▶ _Exercise_
As the answer, give exactly the lines of the records below from the one with "left front paw: (147, 126)" through the one with "right back paw: (436, 460)", ends included and pictures left out.

▶ _Stored data_
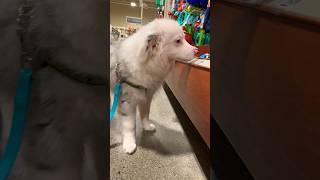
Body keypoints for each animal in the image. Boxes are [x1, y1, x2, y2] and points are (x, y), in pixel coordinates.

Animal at [109, 17, 198, 153]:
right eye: (178, 41)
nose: (196, 50)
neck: (149, 63)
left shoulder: (147, 95)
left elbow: (145, 113)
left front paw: (147, 126)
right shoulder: (127, 101)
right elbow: (129, 125)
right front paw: (129, 143)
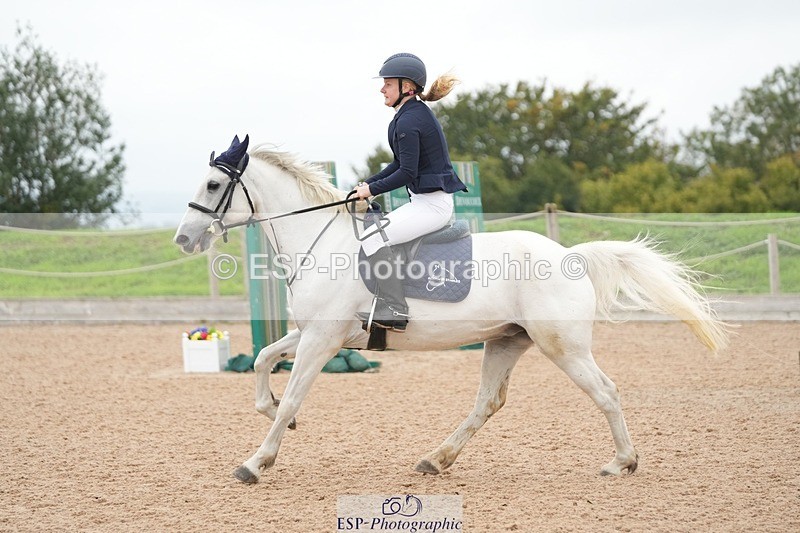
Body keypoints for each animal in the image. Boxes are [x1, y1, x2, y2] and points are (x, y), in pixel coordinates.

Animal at [174, 136, 729, 484]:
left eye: (212, 186)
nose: (183, 239)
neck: (319, 240)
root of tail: (570, 255)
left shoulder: (322, 340)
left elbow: (292, 396)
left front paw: (256, 461)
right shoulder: (317, 334)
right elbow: (264, 358)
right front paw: (272, 416)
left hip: (563, 347)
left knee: (606, 392)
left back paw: (622, 463)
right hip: (505, 341)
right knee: (487, 403)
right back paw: (436, 460)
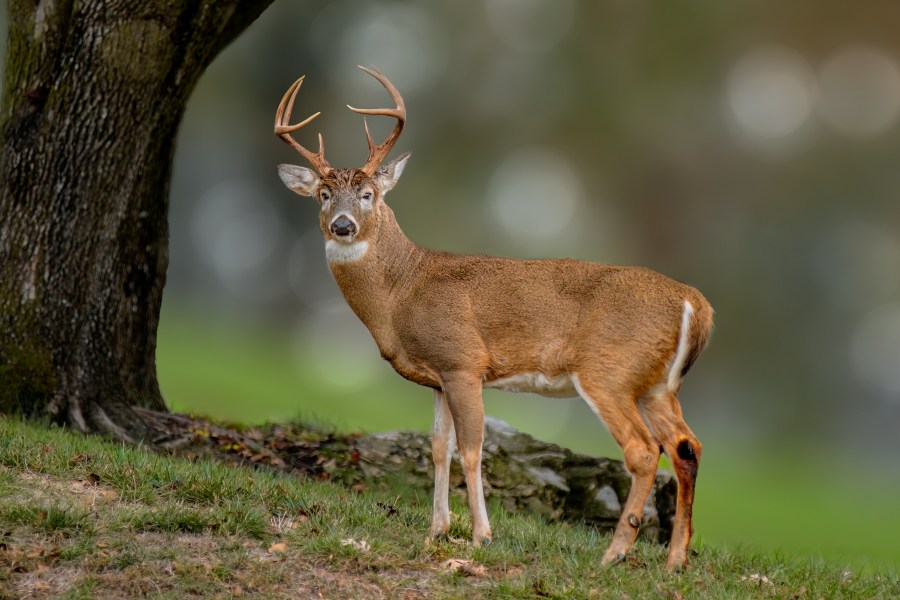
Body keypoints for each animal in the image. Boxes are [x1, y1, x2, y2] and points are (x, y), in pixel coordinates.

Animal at [274, 66, 714, 571]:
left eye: (368, 194)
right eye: (323, 194)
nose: (342, 225)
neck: (404, 289)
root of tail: (695, 303)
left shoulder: (464, 362)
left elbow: (470, 451)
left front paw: (481, 535)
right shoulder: (438, 377)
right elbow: (438, 449)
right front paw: (437, 530)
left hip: (609, 372)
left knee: (643, 450)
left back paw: (614, 553)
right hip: (657, 385)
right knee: (686, 446)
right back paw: (675, 560)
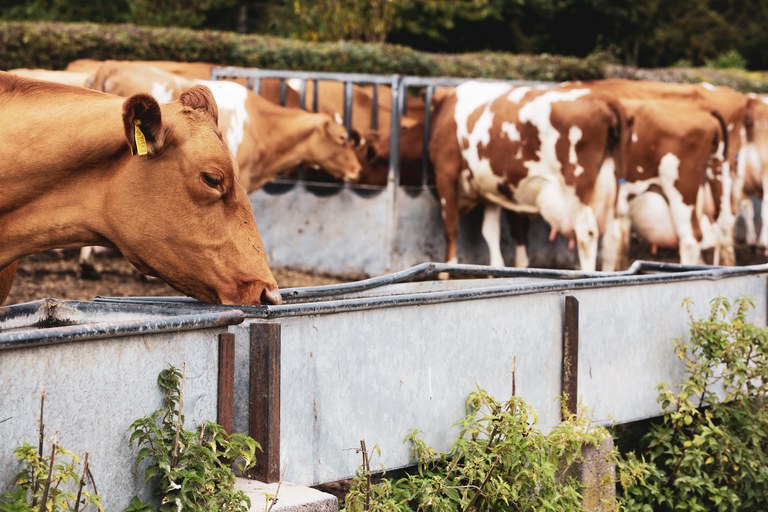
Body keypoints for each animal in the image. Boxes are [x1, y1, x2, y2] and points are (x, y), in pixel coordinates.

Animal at [429, 81, 630, 273]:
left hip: (576, 186)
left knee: (587, 233)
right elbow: (492, 233)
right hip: (610, 186)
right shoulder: (490, 192)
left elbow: (451, 229)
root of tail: (603, 98)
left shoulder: (446, 175)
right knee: (611, 240)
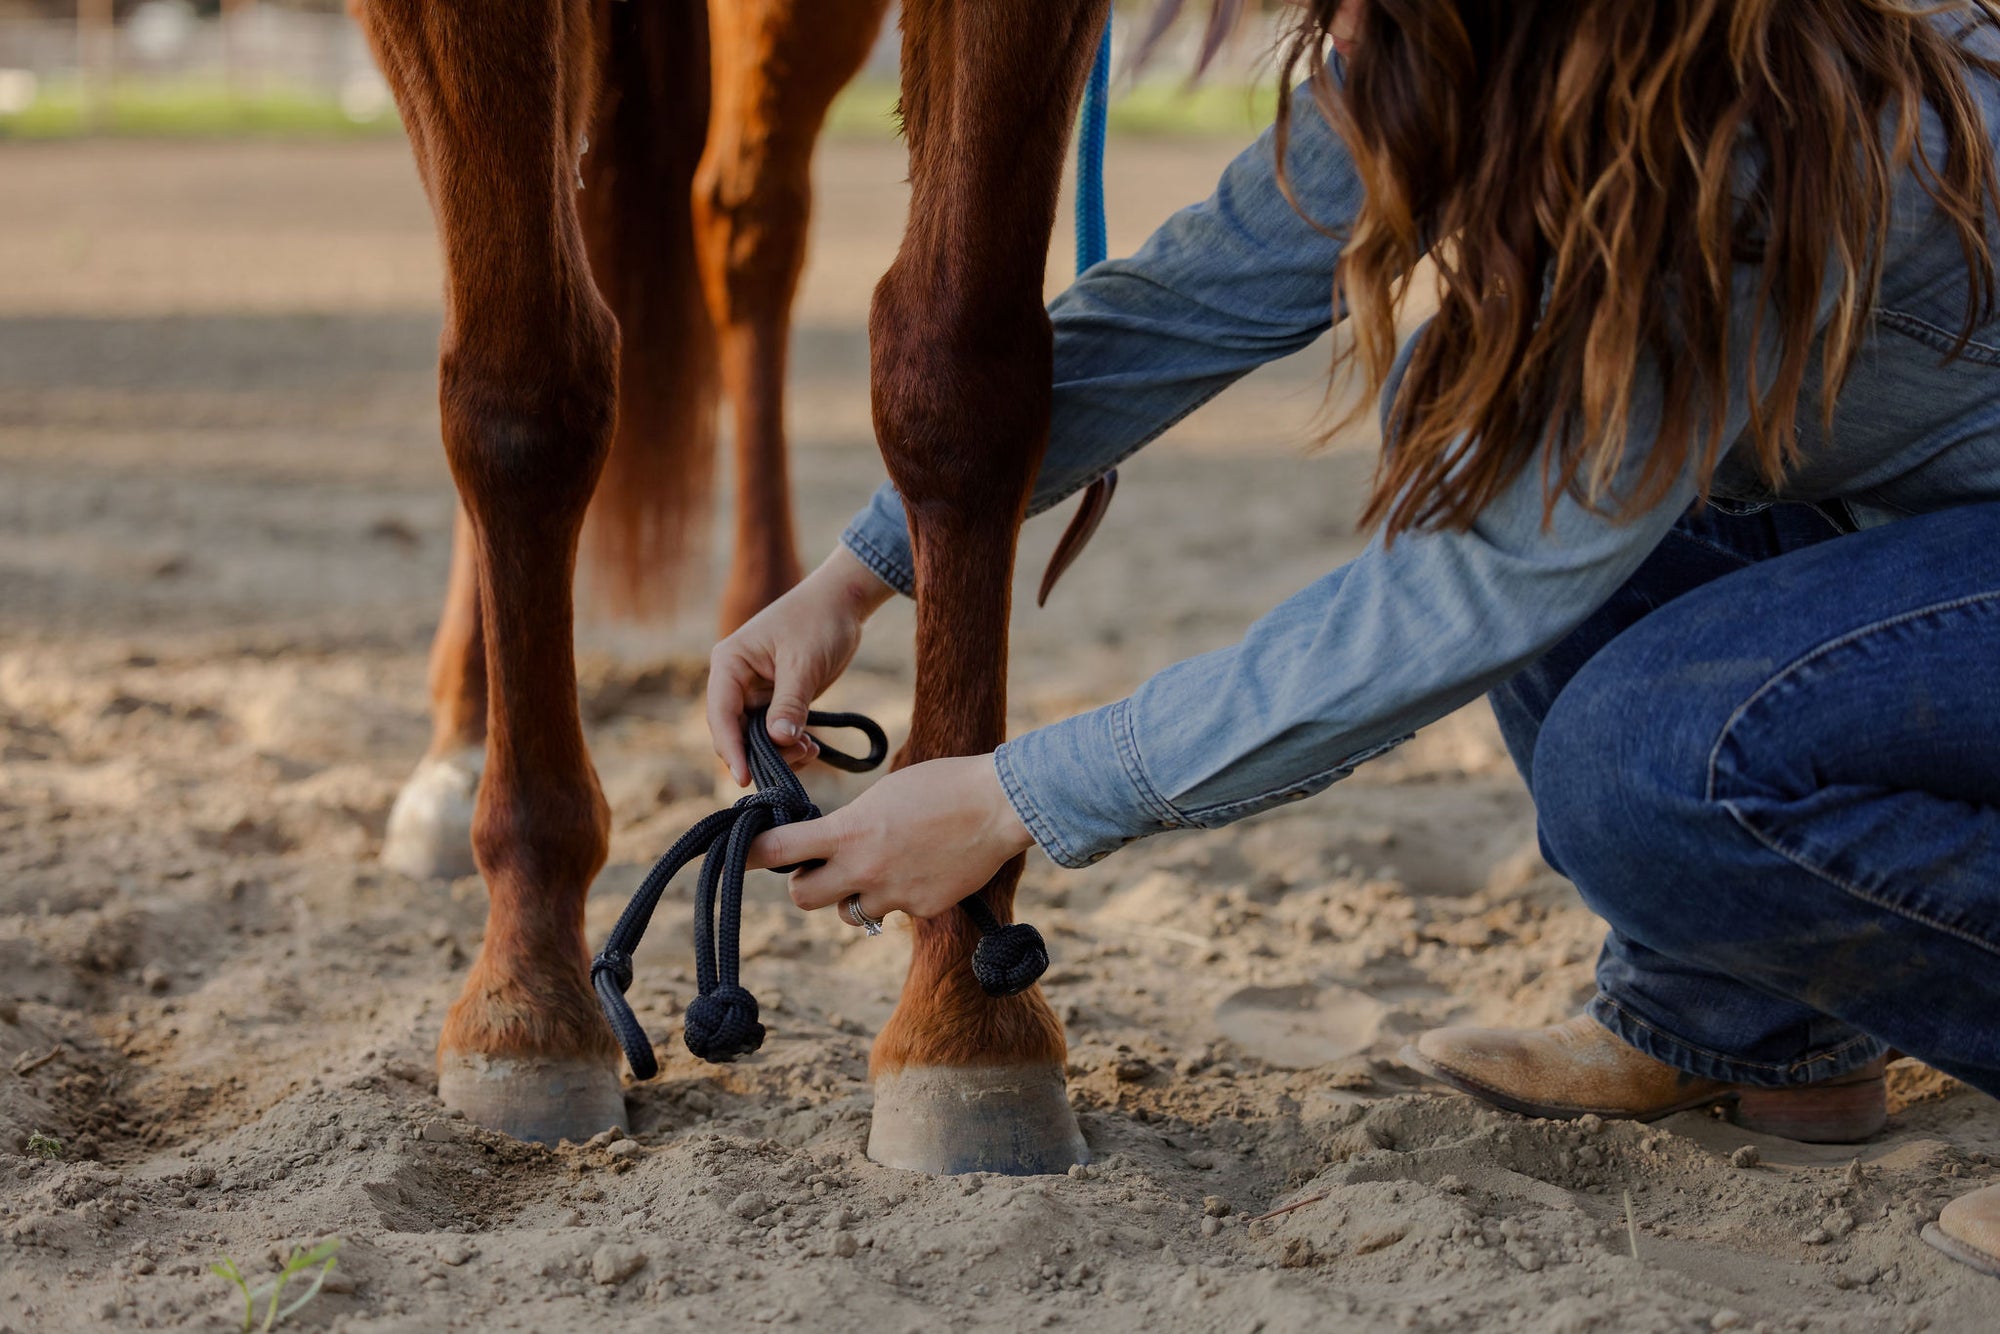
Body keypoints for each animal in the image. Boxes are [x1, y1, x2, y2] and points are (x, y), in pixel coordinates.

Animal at [356, 0, 1128, 1176]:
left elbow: (962, 369)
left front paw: (965, 1025)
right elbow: (519, 386)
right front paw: (527, 1002)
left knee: (748, 223)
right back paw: (460, 734)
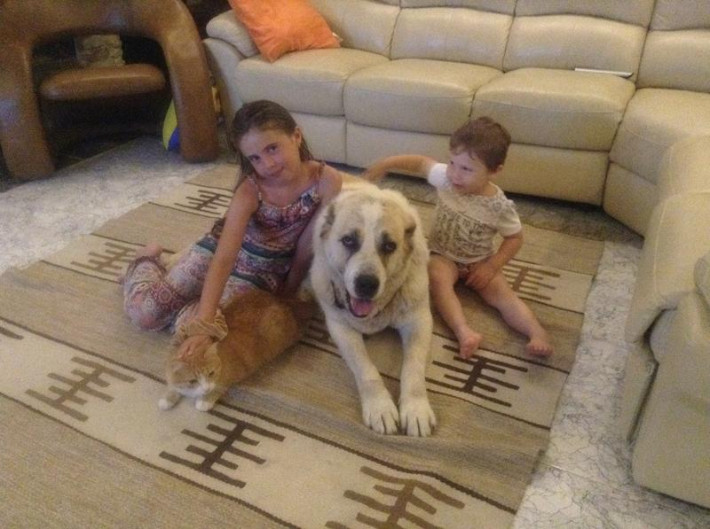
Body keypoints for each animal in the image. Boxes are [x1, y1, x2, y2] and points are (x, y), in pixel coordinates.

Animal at [158, 288, 314, 412]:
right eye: (192, 381)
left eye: (211, 373)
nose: (206, 388)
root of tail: (281, 301)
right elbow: (174, 385)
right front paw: (167, 398)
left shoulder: (229, 377)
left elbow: (219, 387)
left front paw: (205, 400)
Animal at [310, 178, 436, 436]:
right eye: (349, 240)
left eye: (389, 246)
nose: (366, 284)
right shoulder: (340, 327)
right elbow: (366, 369)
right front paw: (380, 407)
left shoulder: (420, 321)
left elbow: (414, 368)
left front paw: (415, 408)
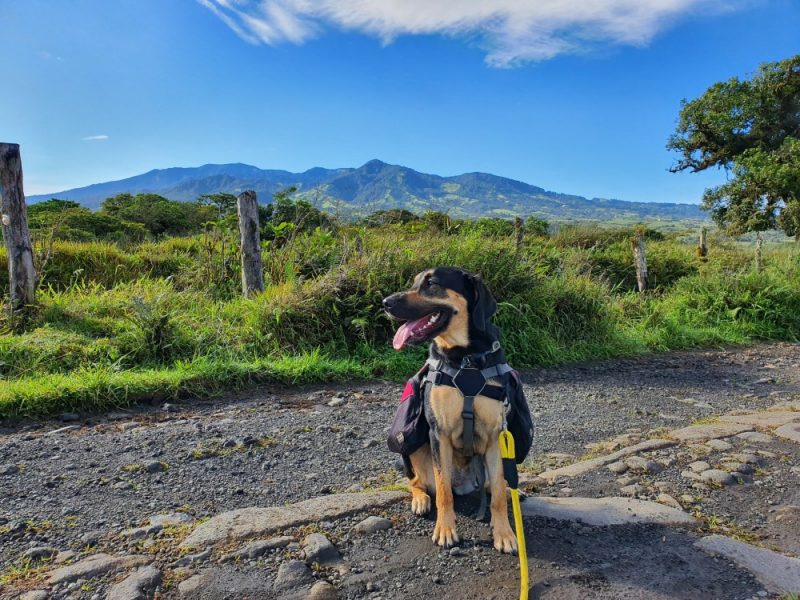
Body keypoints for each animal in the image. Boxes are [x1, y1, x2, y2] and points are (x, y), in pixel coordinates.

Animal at [382, 268, 520, 552]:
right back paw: (420, 499)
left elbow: (498, 496)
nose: (385, 303)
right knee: (416, 481)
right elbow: (444, 491)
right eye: (414, 283)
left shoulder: (495, 437)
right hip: (415, 446)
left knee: (495, 484)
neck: (465, 357)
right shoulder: (439, 433)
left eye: (431, 283)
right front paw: (445, 530)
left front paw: (505, 534)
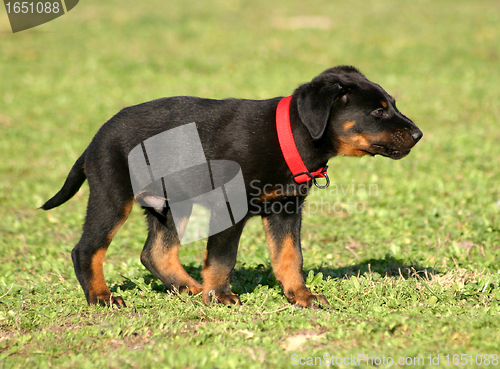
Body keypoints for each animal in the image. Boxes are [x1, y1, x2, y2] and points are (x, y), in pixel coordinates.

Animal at [42, 66, 422, 308]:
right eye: (378, 111)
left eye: (393, 104)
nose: (419, 134)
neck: (290, 136)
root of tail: (94, 141)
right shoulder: (228, 207)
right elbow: (223, 257)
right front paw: (220, 296)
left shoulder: (286, 210)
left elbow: (290, 257)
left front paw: (301, 296)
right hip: (112, 195)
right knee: (86, 249)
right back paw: (102, 298)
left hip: (172, 204)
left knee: (156, 253)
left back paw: (191, 289)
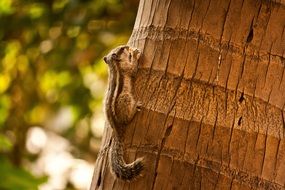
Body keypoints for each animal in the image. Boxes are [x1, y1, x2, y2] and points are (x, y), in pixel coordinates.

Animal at [102, 45, 144, 181]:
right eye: (122, 48)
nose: (128, 46)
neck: (114, 65)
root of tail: (116, 128)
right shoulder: (127, 69)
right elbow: (134, 69)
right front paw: (135, 54)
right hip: (125, 98)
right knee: (128, 118)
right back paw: (135, 108)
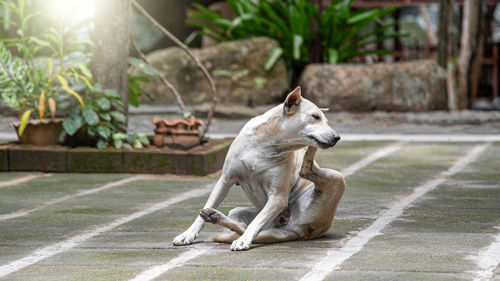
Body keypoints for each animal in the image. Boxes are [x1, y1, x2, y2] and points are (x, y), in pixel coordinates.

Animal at [172, 86, 344, 250]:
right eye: (315, 117)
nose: (337, 137)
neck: (265, 144)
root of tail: (295, 232)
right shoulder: (225, 180)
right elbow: (209, 204)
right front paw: (188, 234)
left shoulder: (278, 198)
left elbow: (256, 222)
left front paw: (244, 241)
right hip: (240, 211)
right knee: (243, 226)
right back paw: (215, 216)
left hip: (337, 179)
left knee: (306, 171)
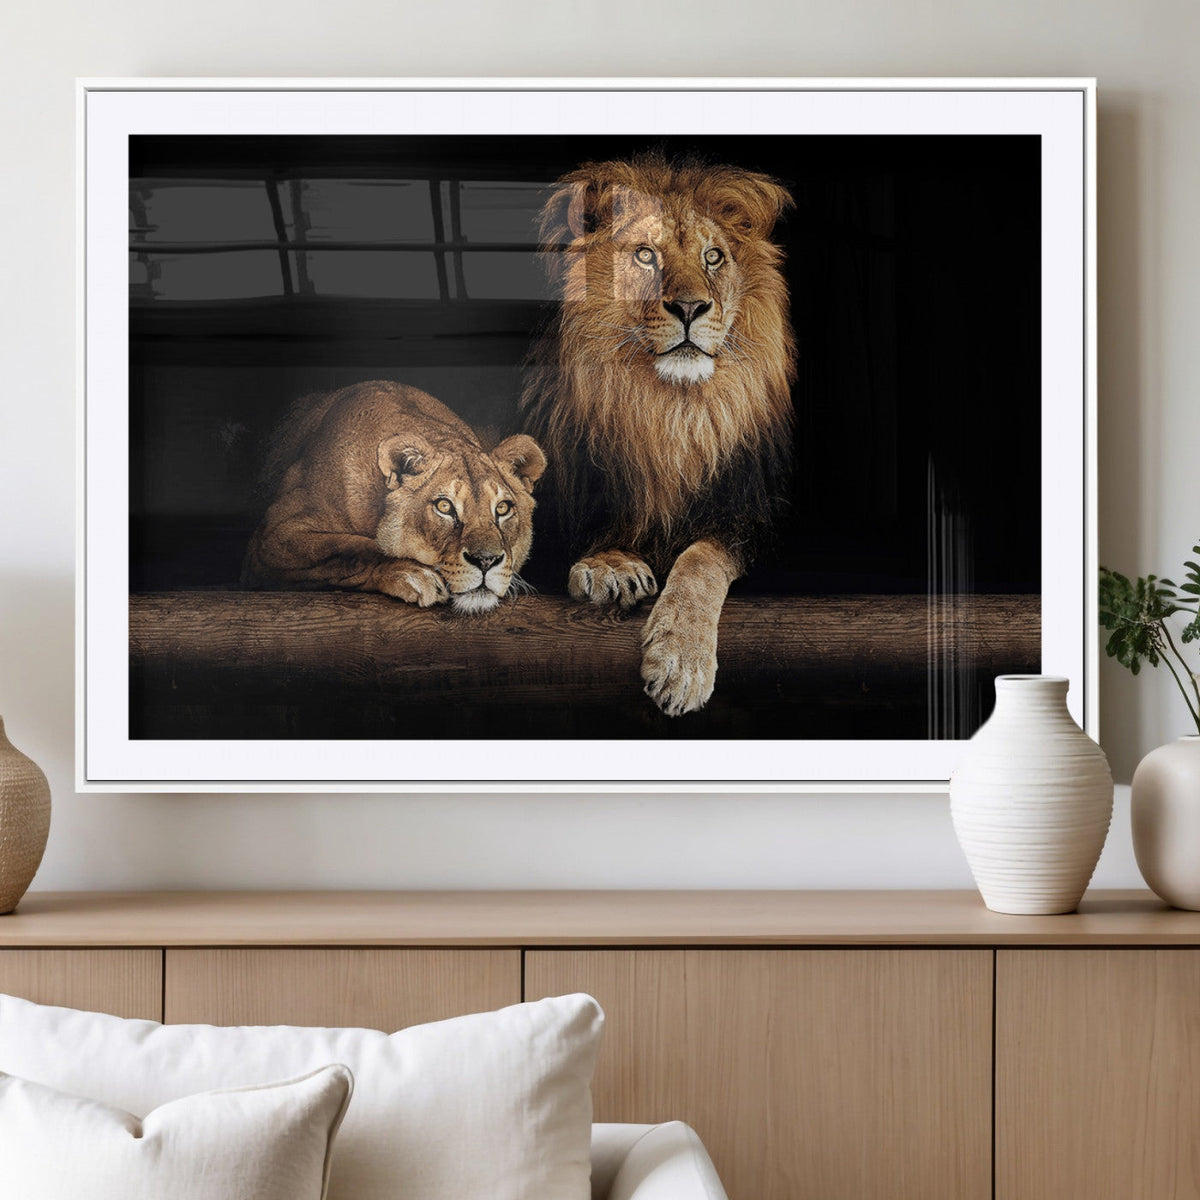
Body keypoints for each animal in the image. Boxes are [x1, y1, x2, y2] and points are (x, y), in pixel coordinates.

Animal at [242, 381, 546, 615]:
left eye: (503, 508)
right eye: (444, 506)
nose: (486, 561)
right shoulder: (273, 536)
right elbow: (352, 548)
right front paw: (415, 574)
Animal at [522, 152, 796, 716]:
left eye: (713, 257)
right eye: (646, 256)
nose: (690, 308)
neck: (669, 413)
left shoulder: (755, 517)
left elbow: (702, 559)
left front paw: (681, 661)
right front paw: (611, 566)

▶ _Exercise response_
left front paw: (147, 126)
right shoulder: (127, 101)
right elbow: (129, 125)
right front paw: (129, 143)
Body keypoints for each animal in the image. Boxes are [x1, y1, x2, y2] and points are (x, y), in pixel coordinates.

Animal at [174, 136, 729, 484]:
left eye: (212, 186)
nose: (183, 239)
neck: (319, 240)
root of tail: (570, 255)
left shoulder: (322, 340)
left elbow: (292, 396)
left front paw: (256, 461)
right shoulder: (317, 334)
right elbow: (264, 358)
right front paw: (272, 416)
left hip: (563, 347)
left knee: (606, 392)
left back paw: (622, 463)
right hip: (505, 341)
right knee: (487, 403)
right back paw: (436, 460)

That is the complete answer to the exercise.